* _Dataset entries_
■ ■ ■ ■ ■ ■ ■
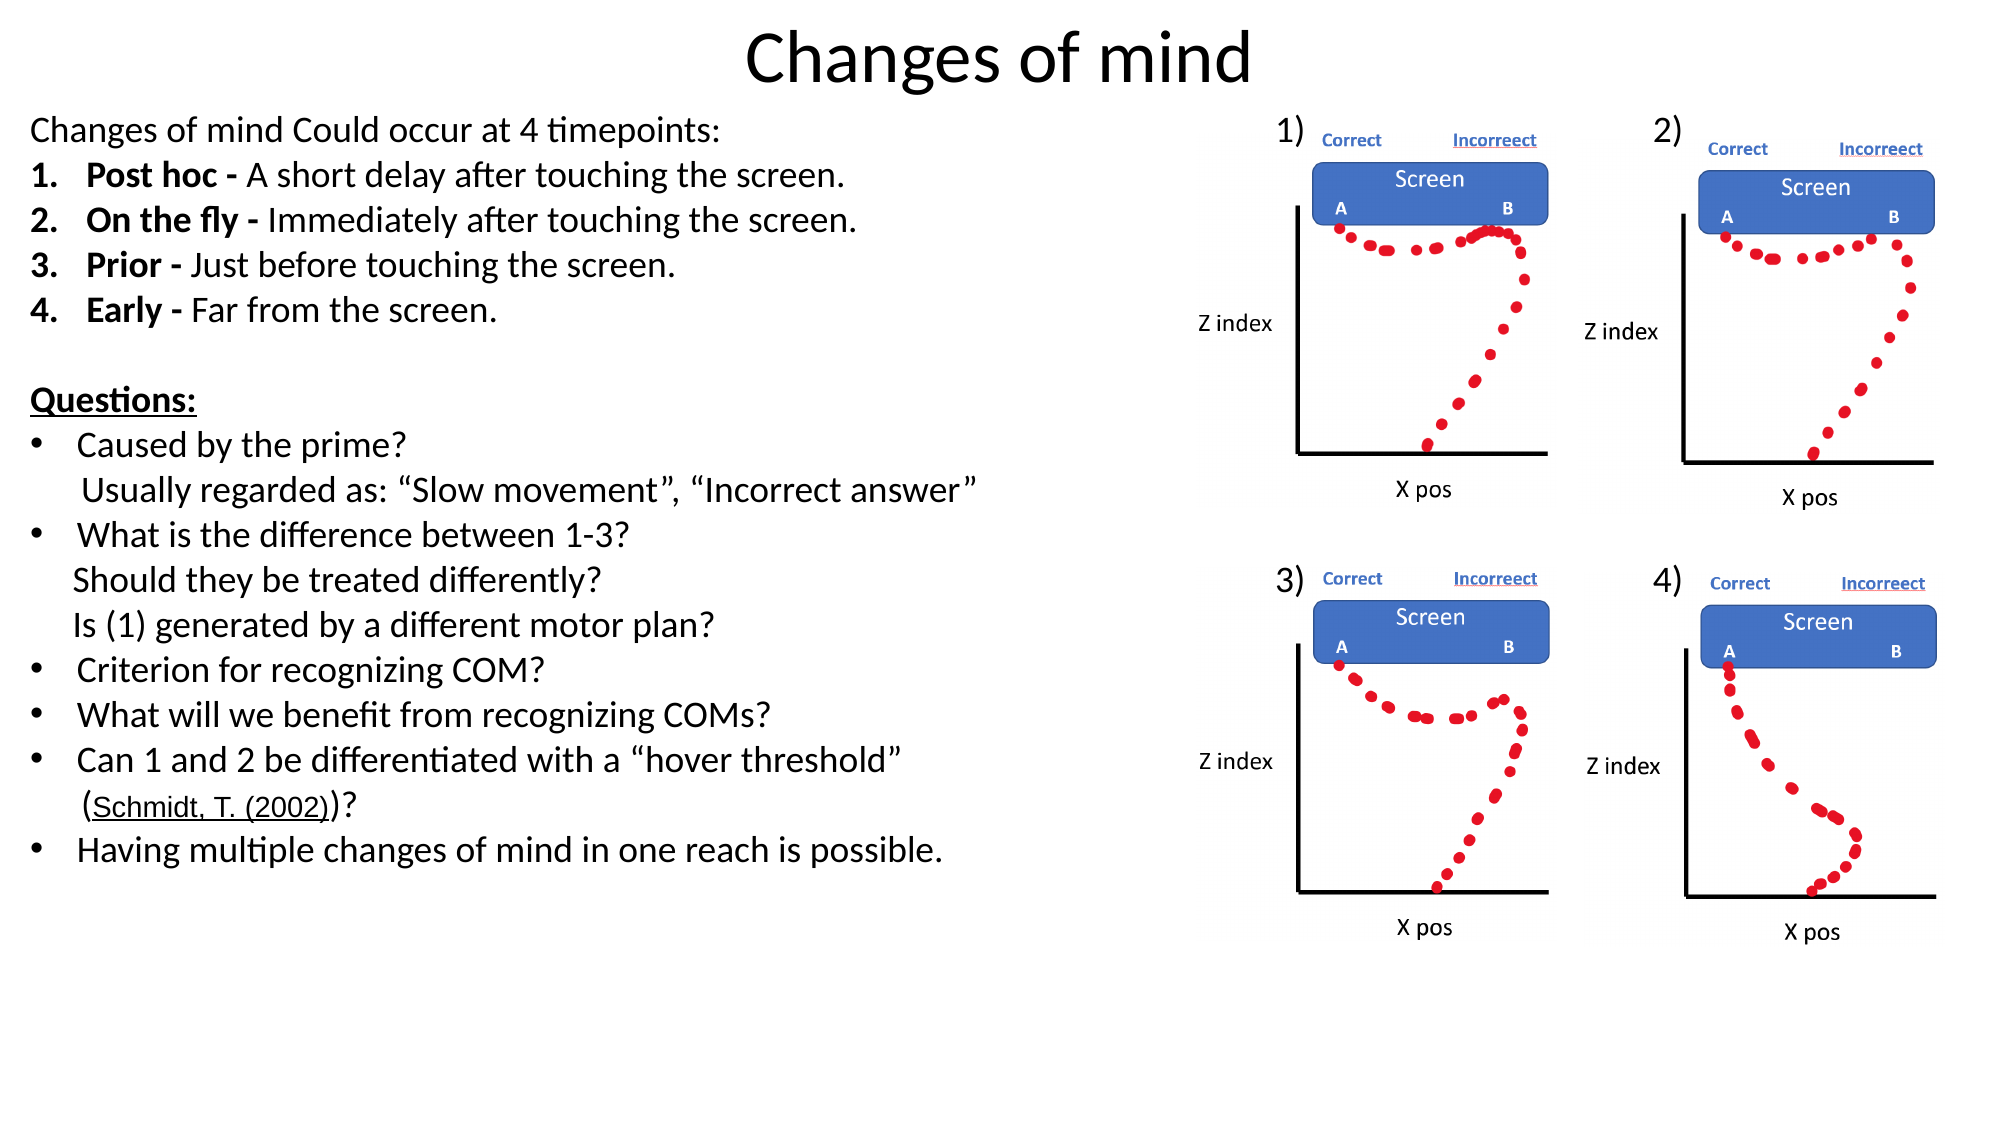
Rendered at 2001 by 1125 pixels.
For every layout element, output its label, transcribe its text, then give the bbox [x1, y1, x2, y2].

text_box 1) 2) 3) 4) [1260, 97, 1860, 608]
picture [1196, 567, 1557, 942]
picture [1584, 572, 1945, 947]
picture [1578, 139, 1940, 514]
text_box Changes of mind Could occur at 4 timepoints: Post hoc - A short delay after touching the screen. On the fly - Immediately after touching the screen. Prior - Just before touching the screen. Early - Far from the screen. Questions: Caused by the prime? Usually regarded as: “Slow movement”, “Incorrect answer” What is the difference between 1-3? Should they be treated differently? Is (1) generated by a different motor plan? Criterion for recognizing COM? What will we benefit from recognizing COMs? Can 1 and 2 be differentiated with a “hover threshold” (Schmidt, T. (2002))? Having multiple changes of mind in one reach is possible. [15, 97, 1174, 878]
picture [1196, 133, 1557, 509]
text_box Changes of mind [730, 0, 1270, 105]
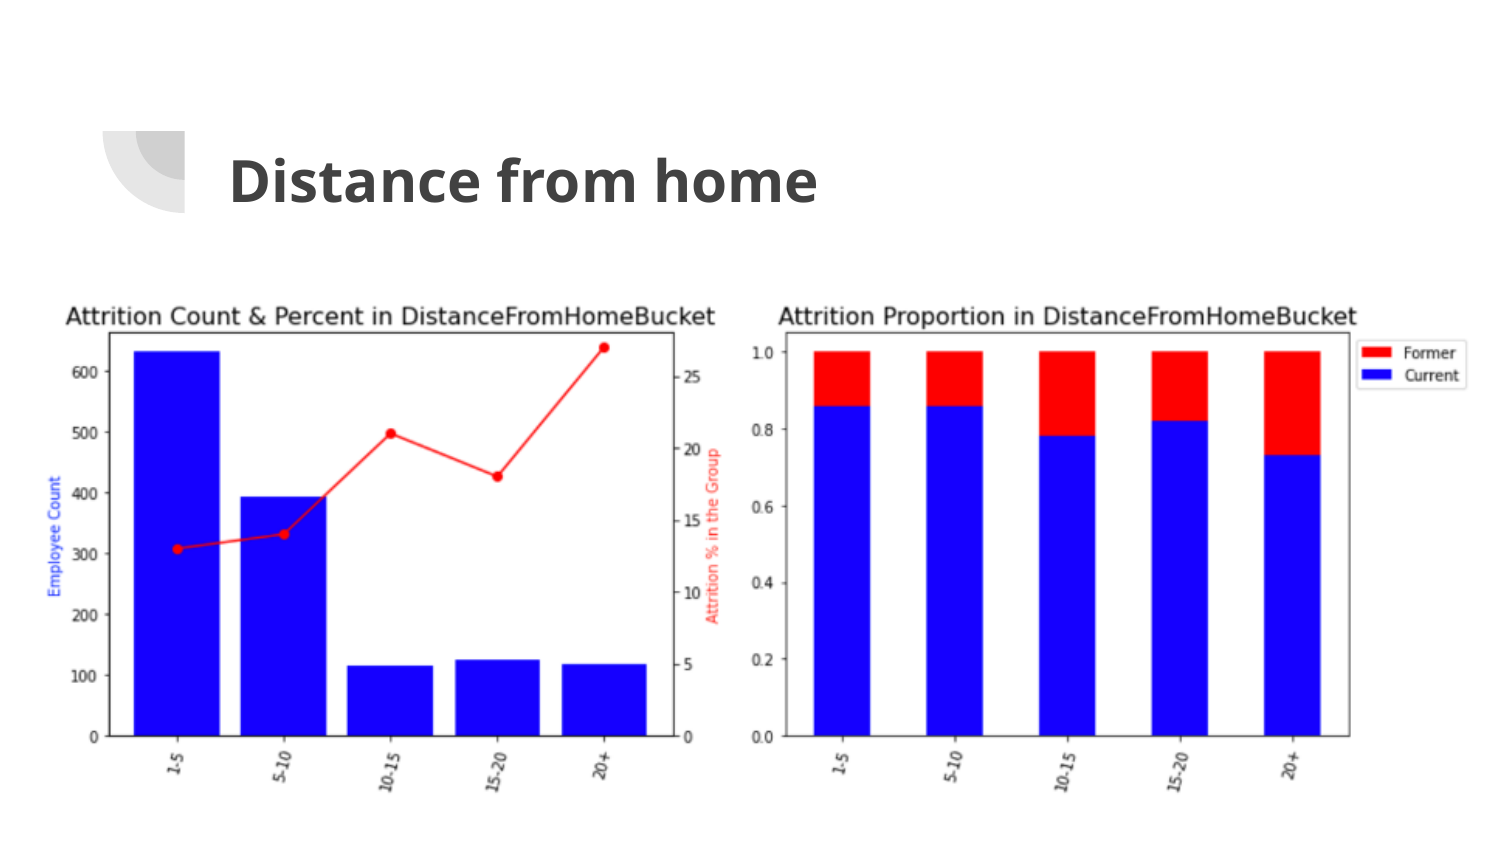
■ ■ ■ ■ ■ ■ ■
* _WHAT YOU WILL DO_
Your answer must be a verbatim copy of the entries above, with no images included.

* _OUTPUT FOR THIS EXERCISE_
Rendered at 2001 by 1125 pixels.
For every layout element, output its label, transcribe its text, then give the bbox [x1, y1, x2, y2].

text_box 1) 2) 3) 4) [1260, 97, 1860, 608]
picture [1196, 567, 1557, 942]
picture [1584, 572, 1945, 947]
picture [1578, 139, 1940, 514]
text_box Changes of mind Could occur at 4 timepoints: Post hoc - A short delay after touching the screen. On the fly - Immediately after touching the screen. Prior - Just before touching the screen. Early - Far from the screen. Questions: Caused by the prime? Usually regarded as: “Slow movement”, “Incorrect answer” What is the difference between 1-3? Should they be treated differently? Is (1) generated by a different motor plan? Criterion for recognizing COM? What will we benefit from recognizing COMs? Can 1 and 2 be differentiated with a “hover threshold” (Schmidt, T. (2002))? Having multiple changes of mind in one reach is possible. [15, 97, 1174, 878]
picture [1196, 133, 1557, 509]
text_box Changes of mind [730, 0, 1270, 105]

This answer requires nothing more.